Далеко не всем удалось спать эту ночь, и в первую очередь доктору, который продолжал выполнять свою тяжелую работу по спасению раненых: нескольким пришлось отрезать ноги и руки, многим произвести сложные операции по извлечению осколков, а с другими ничего уже нельзя было сделать – они находились на краю могилы. Ночью же пришлось похоронить убитых, всего четырнадцать человек. Их перенесли на корму, завернули в чистые койки, к ногам привязали в виде груза колосники и после краткой молитвы по доскам скатили за борт. Тяжелую картину представляли эти похороны в темноте, после боя. Нелегко отдавать последний долг убитым соплавателям, когда и так на душе мрачно и тоскливо.

Наконец начало светать. Этого момента командир особенно боялся, так как могло случиться, что близко окажется какое‑нибудь неприятельское судно, и, так как сражаться было нечем, то оставалось бы погибнуть.

+---+

▶ Задания
- 1) Перечислите по порядку все действия, которые, согласно отрывку, совершили с убитыми при похоронах.
- 2) Сколько убитых похоронили ночью, по словам отрывка?
- 3) Пожалуйста, продолжите отрывок о ночи после боя, начав сразу после его последнего предложения.

▶ Выдержки из записей
+---+

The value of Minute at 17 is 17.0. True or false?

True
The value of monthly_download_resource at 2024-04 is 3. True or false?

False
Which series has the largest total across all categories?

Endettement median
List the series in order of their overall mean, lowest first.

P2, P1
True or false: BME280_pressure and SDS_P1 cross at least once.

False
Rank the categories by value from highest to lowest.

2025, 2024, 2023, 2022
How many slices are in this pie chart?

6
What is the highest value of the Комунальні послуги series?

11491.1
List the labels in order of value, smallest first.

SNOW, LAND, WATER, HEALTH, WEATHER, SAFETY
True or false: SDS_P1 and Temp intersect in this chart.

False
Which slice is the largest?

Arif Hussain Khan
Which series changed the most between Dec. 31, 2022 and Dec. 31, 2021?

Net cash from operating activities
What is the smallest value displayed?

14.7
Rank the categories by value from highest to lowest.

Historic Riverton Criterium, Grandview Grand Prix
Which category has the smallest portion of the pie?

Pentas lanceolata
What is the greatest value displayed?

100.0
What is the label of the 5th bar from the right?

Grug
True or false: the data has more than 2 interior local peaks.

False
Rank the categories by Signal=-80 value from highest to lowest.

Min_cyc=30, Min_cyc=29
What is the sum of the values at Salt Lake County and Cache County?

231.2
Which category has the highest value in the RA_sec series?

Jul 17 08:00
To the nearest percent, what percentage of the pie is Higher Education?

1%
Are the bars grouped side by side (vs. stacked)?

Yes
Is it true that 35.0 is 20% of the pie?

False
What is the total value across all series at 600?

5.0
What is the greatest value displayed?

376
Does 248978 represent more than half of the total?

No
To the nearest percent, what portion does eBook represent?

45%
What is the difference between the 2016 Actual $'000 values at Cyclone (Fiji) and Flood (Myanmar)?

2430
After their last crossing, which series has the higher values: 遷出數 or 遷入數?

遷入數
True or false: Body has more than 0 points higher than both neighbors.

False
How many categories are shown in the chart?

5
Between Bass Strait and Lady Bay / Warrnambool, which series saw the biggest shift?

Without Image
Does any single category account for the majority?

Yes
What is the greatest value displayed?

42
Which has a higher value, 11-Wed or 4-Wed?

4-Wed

+---+

▶ Ответы
- 1) Их перенесли на корму, завернули в чистые койки, привязали к ногам колосники в виде груза и после краткой молитвы скатили по доскам за борт.

- 2) Четырнадцать человек.

- 3)
У нас ни у кого даже не возникло мысли о сдаче, хотя «Иртыш» был только транспорт. Все офицеры отлично понимали, что раз на корме развевается Андреевский флаг, то он перед неприятелем не может быть спущен. Поэтому впоследствии нас особенно поразило известие о сдаче адмиралом Небогатовым своих кораблей. Ведь эта мысль в тяжелую минуту не возникла у офицеров «Иртыша», отчего же она возникла у них? По воспитанию и понятиям мы все являлись офицерами одной школы, и никогда бы и те не сделали этого, если бы не роковой случай: среди чинов штаба адмирала, очевидно, оказался кто‑то слабонервным и трусливым; он, дрожа за свою жизнь, и подал мысль о сдаче. Это была мысль «благоразумия», брошенная в момент наибольшей опасности, после суток страшного, нечеловеческого напряжения нервов. Она подействовала соблазнительно, и на нее поддались. Ведь она казалась так до очевидности благоразумной и логически оправданной: разве могли несколько жалких кораблей, окруженных со всех сторон неприятелем, успешно сражаться с флотом, обладающим более современной дальнобойной артиллерией, значительно большим ходом и личным составом, упоенным, наконец, недавней победой? Это логика – штатская логика.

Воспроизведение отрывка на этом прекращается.